REQUIREMENT: Render each line of the entries below as a numbered list, skipping any blank lines and leaving the pictures out.

SUPPLIED MATERIAL:
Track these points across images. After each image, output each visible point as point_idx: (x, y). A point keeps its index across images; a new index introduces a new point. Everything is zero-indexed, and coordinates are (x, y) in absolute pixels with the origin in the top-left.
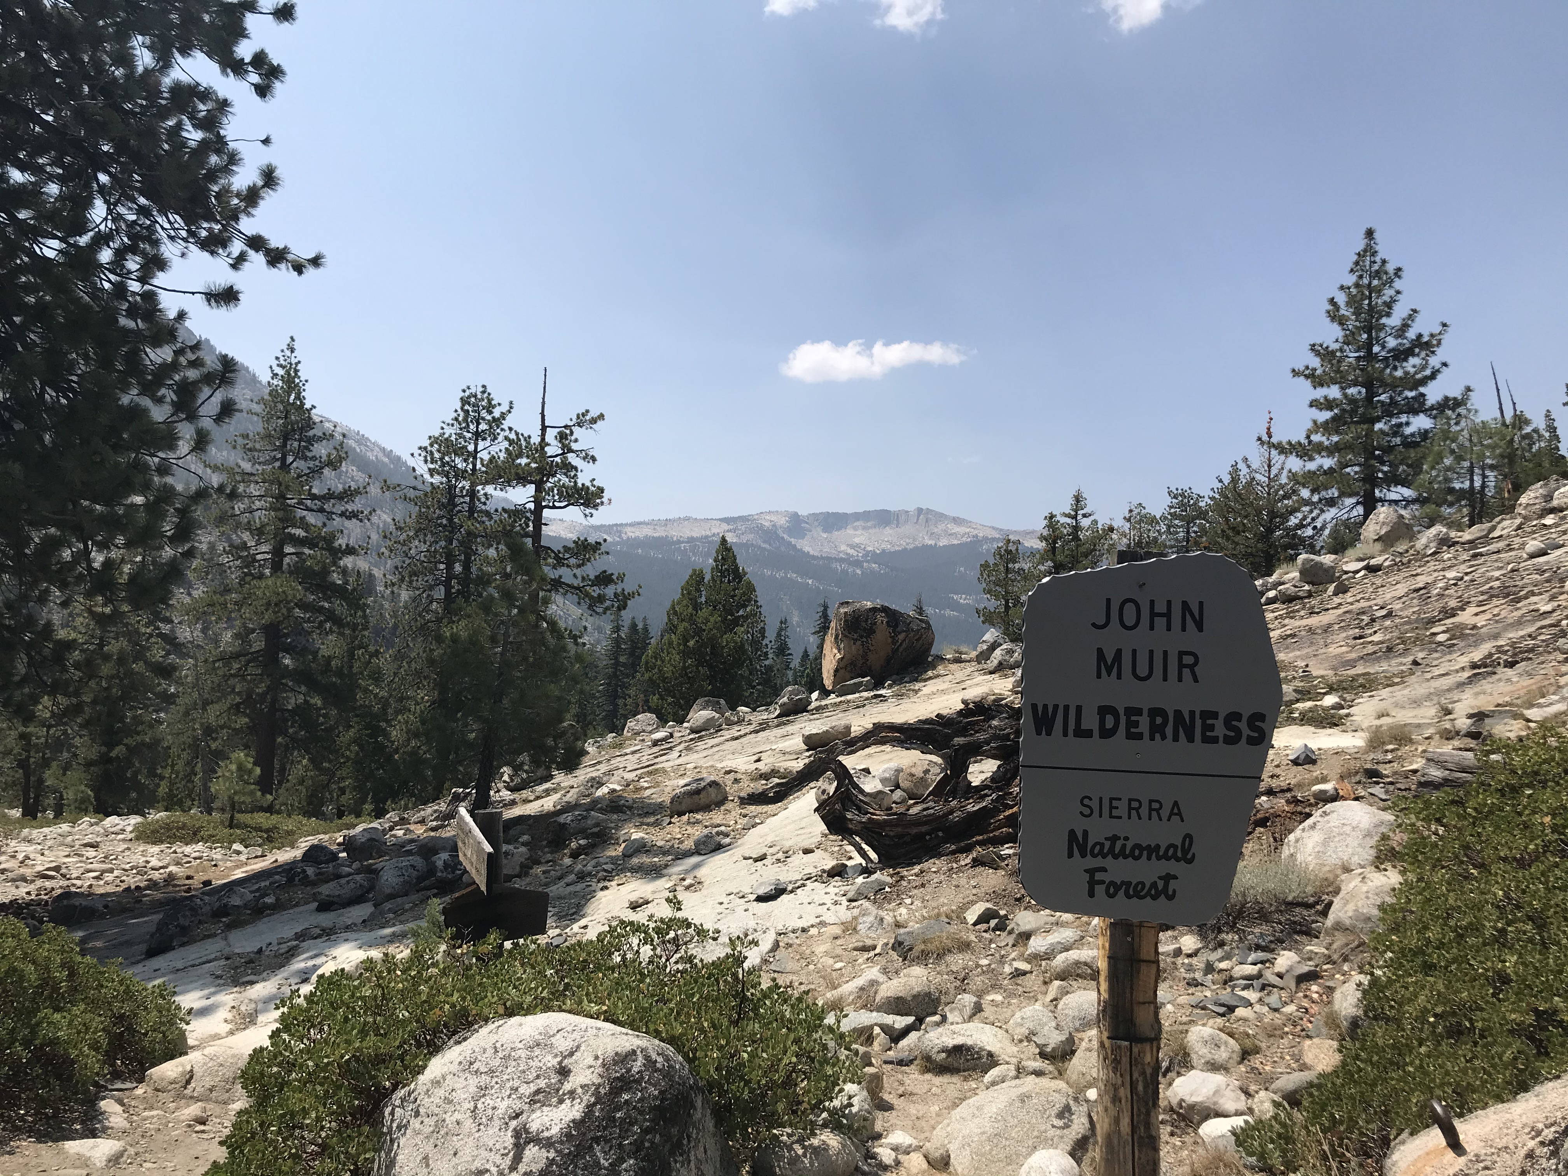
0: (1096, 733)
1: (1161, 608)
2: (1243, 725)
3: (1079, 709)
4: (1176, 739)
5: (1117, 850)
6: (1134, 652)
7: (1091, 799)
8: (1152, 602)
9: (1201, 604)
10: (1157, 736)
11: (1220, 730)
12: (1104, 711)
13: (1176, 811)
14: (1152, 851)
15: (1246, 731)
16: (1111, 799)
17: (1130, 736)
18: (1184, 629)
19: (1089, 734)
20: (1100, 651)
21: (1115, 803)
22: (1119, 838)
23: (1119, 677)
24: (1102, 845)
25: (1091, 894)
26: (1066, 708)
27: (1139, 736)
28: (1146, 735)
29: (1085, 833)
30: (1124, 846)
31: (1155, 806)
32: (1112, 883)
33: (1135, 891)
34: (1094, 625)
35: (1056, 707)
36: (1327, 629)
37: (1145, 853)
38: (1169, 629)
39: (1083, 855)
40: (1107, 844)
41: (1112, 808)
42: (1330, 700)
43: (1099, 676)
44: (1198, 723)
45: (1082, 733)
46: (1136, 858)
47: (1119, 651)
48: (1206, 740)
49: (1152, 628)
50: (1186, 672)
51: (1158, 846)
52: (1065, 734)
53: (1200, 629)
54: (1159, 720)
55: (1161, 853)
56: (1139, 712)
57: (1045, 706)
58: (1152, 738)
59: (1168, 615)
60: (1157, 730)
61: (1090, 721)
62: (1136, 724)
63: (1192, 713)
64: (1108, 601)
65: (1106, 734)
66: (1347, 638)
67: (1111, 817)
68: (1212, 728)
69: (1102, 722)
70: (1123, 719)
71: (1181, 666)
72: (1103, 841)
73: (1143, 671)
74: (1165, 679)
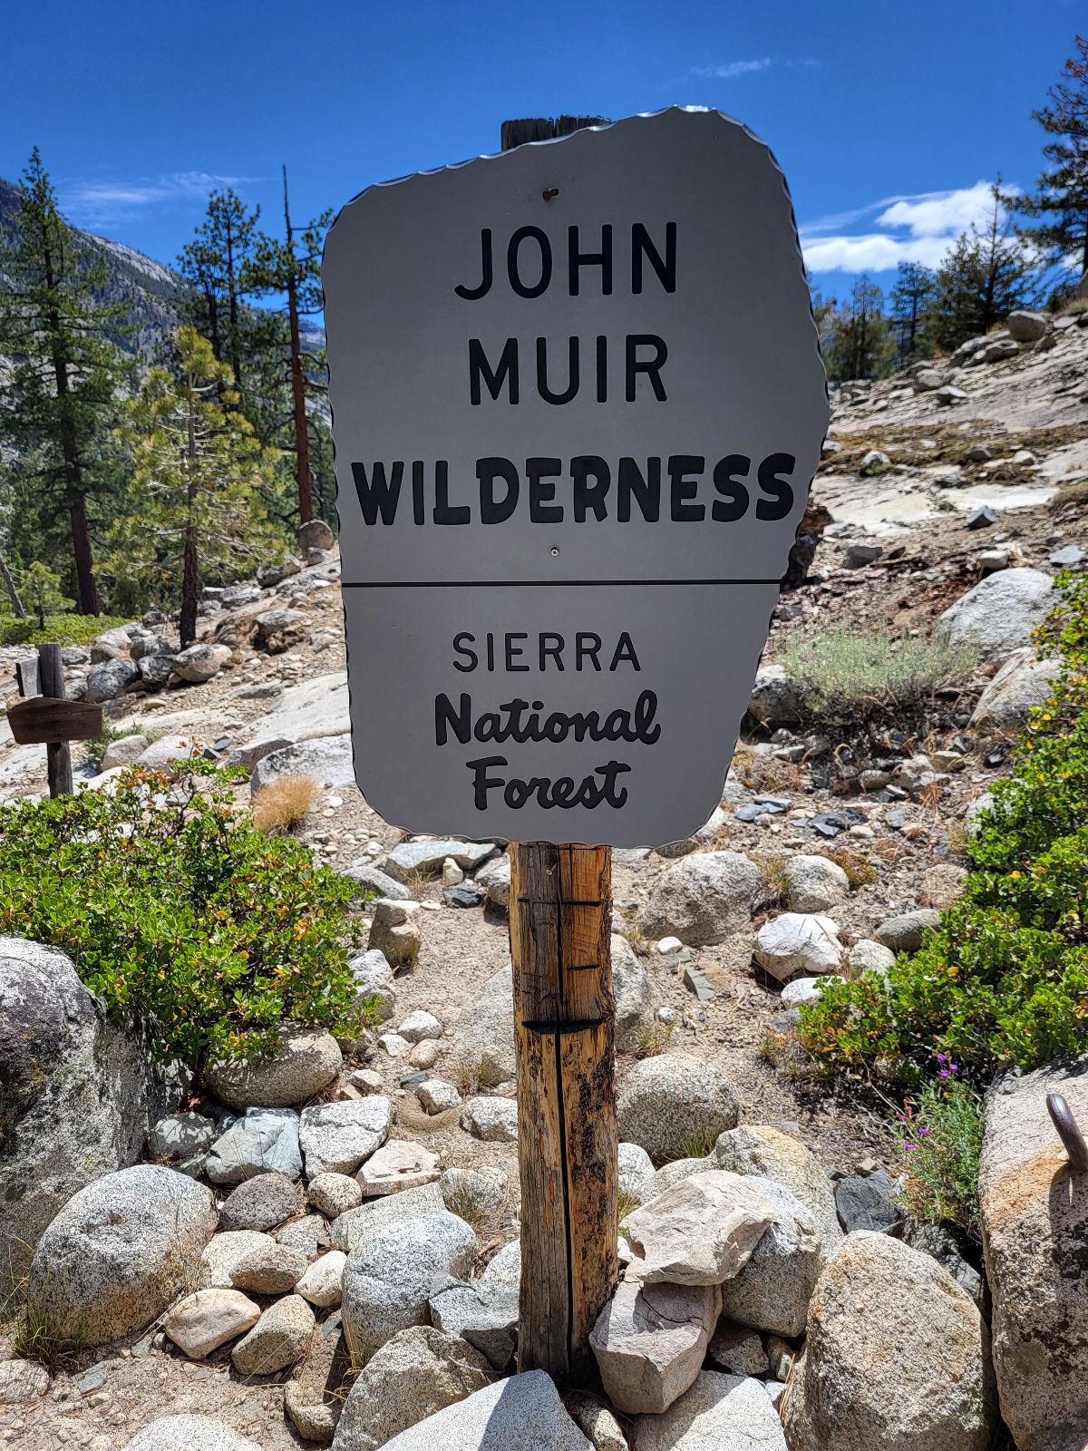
0: (476, 514)
1: (591, 244)
2: (750, 482)
3: (442, 467)
4: (624, 516)
5: (522, 727)
6: (541, 343)
7: (472, 639)
8: (573, 232)
9: (671, 228)
10: (590, 512)
11: (707, 493)
12: (489, 469)
13: (626, 650)
14: (585, 725)
15: (756, 493)
16: (509, 637)
17: (539, 516)
18: (637, 288)
19: (461, 516)
20: (475, 347)
21: (515, 644)
22: (525, 706)
23: (514, 399)
24: (495, 719)
25: (481, 804)
26: (418, 467)
27: (555, 516)
28: (569, 512)
29: (465, 700)
30: (534, 719)
31: (588, 644)
32: (516, 784)
33: (557, 795)
34: (461, 291)
35: (398, 467)
36: (1031, 384)
37: (572, 729)
38: (607, 290)
39: (464, 738)
40: (505, 717)
41: (510, 652)
42: (1023, 456)
43: (476, 400)
44: (666, 481)
45: (451, 516)
46: (557, 739)
47: (512, 346)
48: (680, 514)
49: (574, 290)
50: (642, 378)
51: (594, 716)
52: (419, 520)
53: (670, 285)
54: (592, 481)
55: (600, 727)
56: (553, 467)
57: (379, 467)
58: (580, 518)
59: (604, 259)
60: (588, 501)
61: (464, 492)
62: (549, 492)
63: (654, 463)
64: (486, 235)
65: (495, 514)
66: (1048, 393)
67: (510, 668)
68: (691, 490)
69: (486, 492)
70: (524, 483)
71: (633, 367)
72: (496, 711)
73: (558, 385)
74: (602, 397)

REPLY TO THE TASK:
1. Track these points across images. After each image, output each visible point as point_idx: (x, y). A point keeps its index across images; a new index introduces a new point. Everything is zero-indexed, and coordinates are (x, y) in absolute pixels with the origin in the top-left.
2. 0: (1096, 733)
3. 1: (1161, 608)
4. 2: (1243, 725)
5. 3: (1079, 709)
6. 4: (1176, 739)
7. 5: (1117, 850)
8. 6: (1134, 652)
9. 7: (1091, 799)
10. 8: (1152, 602)
11. 9: (1201, 604)
12. 10: (1157, 736)
13. 11: (1220, 730)
14. 12: (1104, 711)
15. 13: (1176, 811)
16. 14: (1152, 851)
17. 15: (1246, 731)
18. 16: (1111, 799)
19. 17: (1130, 736)
20. 18: (1184, 629)
21. 19: (1089, 734)
22. 20: (1100, 651)
23. 21: (1115, 803)
24. 22: (1119, 838)
25. 23: (1119, 677)
26. 24: (1102, 845)
27. 25: (1091, 894)
28. 26: (1066, 708)
29. 27: (1139, 736)
30. 28: (1146, 735)
31. 29: (1085, 833)
32. 30: (1124, 846)
33. 31: (1155, 806)
34. 32: (1112, 883)
35. 33: (1135, 891)
36. 34: (1094, 625)
37. 35: (1056, 707)
38. 36: (1327, 629)
39. 37: (1145, 853)
40. 38: (1169, 629)
41. 39: (1083, 855)
42. 40: (1107, 844)
43. 41: (1112, 808)
44. 42: (1330, 700)
45. 43: (1099, 676)
46. 44: (1198, 723)
47. 45: (1082, 733)
48. 46: (1136, 858)
49. 47: (1119, 651)
50. 48: (1206, 740)
51. 49: (1152, 628)
52. 50: (1186, 672)
53. 51: (1158, 846)
54. 52: (1065, 734)
55. 53: (1200, 629)
56. 54: (1159, 720)
57. 55: (1161, 853)
58. 56: (1139, 712)
59. 57: (1045, 706)
60. 58: (1152, 738)
61. 59: (1168, 615)
62. 60: (1157, 730)
63. 61: (1090, 721)
64. 62: (1136, 724)
65. 63: (1192, 713)
66. 64: (1108, 601)
67. 65: (1106, 734)
68. 66: (1347, 638)
69. 67: (1111, 817)
70. 68: (1212, 728)
71. 69: (1102, 722)
72. 70: (1123, 719)
73. 71: (1181, 666)
74. 72: (1103, 841)
75. 73: (1143, 671)
76. 74: (1165, 679)
77. 0: (476, 514)
78. 1: (591, 244)
79. 2: (750, 482)
80. 3: (442, 467)
81. 4: (624, 516)
82. 5: (522, 727)
83. 6: (541, 343)
84. 7: (472, 639)
85. 8: (573, 232)
86. 9: (671, 228)
87. 10: (590, 512)
88. 11: (707, 493)
89. 12: (489, 469)
90. 13: (626, 650)
91. 14: (585, 725)
92. 15: (756, 493)
93. 16: (509, 637)
94. 17: (539, 516)
95. 18: (637, 288)
96. 19: (461, 516)
97. 20: (475, 347)
98. 21: (515, 644)
99. 22: (525, 706)
100. 23: (514, 399)
101. 24: (495, 719)
102. 25: (481, 804)
103. 26: (418, 467)
104. 27: (555, 516)
105. 28: (569, 512)
106. 29: (465, 700)
107. 30: (534, 719)
108. 31: (588, 644)
109. 32: (516, 784)
110. 33: (557, 795)
111. 34: (461, 291)
112. 35: (398, 467)
113. 36: (1031, 384)
114. 37: (572, 729)
115. 38: (607, 290)
116. 39: (464, 738)
117. 40: (505, 717)
118. 41: (510, 652)
119. 42: (1023, 456)
120. 43: (476, 400)
121. 44: (666, 481)
122. 45: (451, 516)
123. 46: (557, 739)
124. 47: (512, 346)
125. 48: (680, 514)
126. 49: (574, 290)
127. 50: (642, 378)
128. 51: (594, 716)
129. 52: (419, 520)
130. 53: (670, 285)
131. 54: (592, 481)
132. 55: (600, 727)
133. 56: (553, 467)
134. 57: (379, 467)
135. 58: (580, 518)
136. 59: (604, 259)
137. 60: (588, 501)
138. 61: (464, 492)
139. 62: (549, 492)
140. 63: (654, 463)
141. 64: (486, 235)
142. 65: (495, 514)
143. 66: (1048, 393)
144. 67: (510, 668)
145. 68: (691, 490)
146. 69: (486, 492)
147. 70: (524, 483)
148. 71: (633, 367)
149. 72: (496, 711)
150. 73: (558, 385)
151. 74: (602, 397)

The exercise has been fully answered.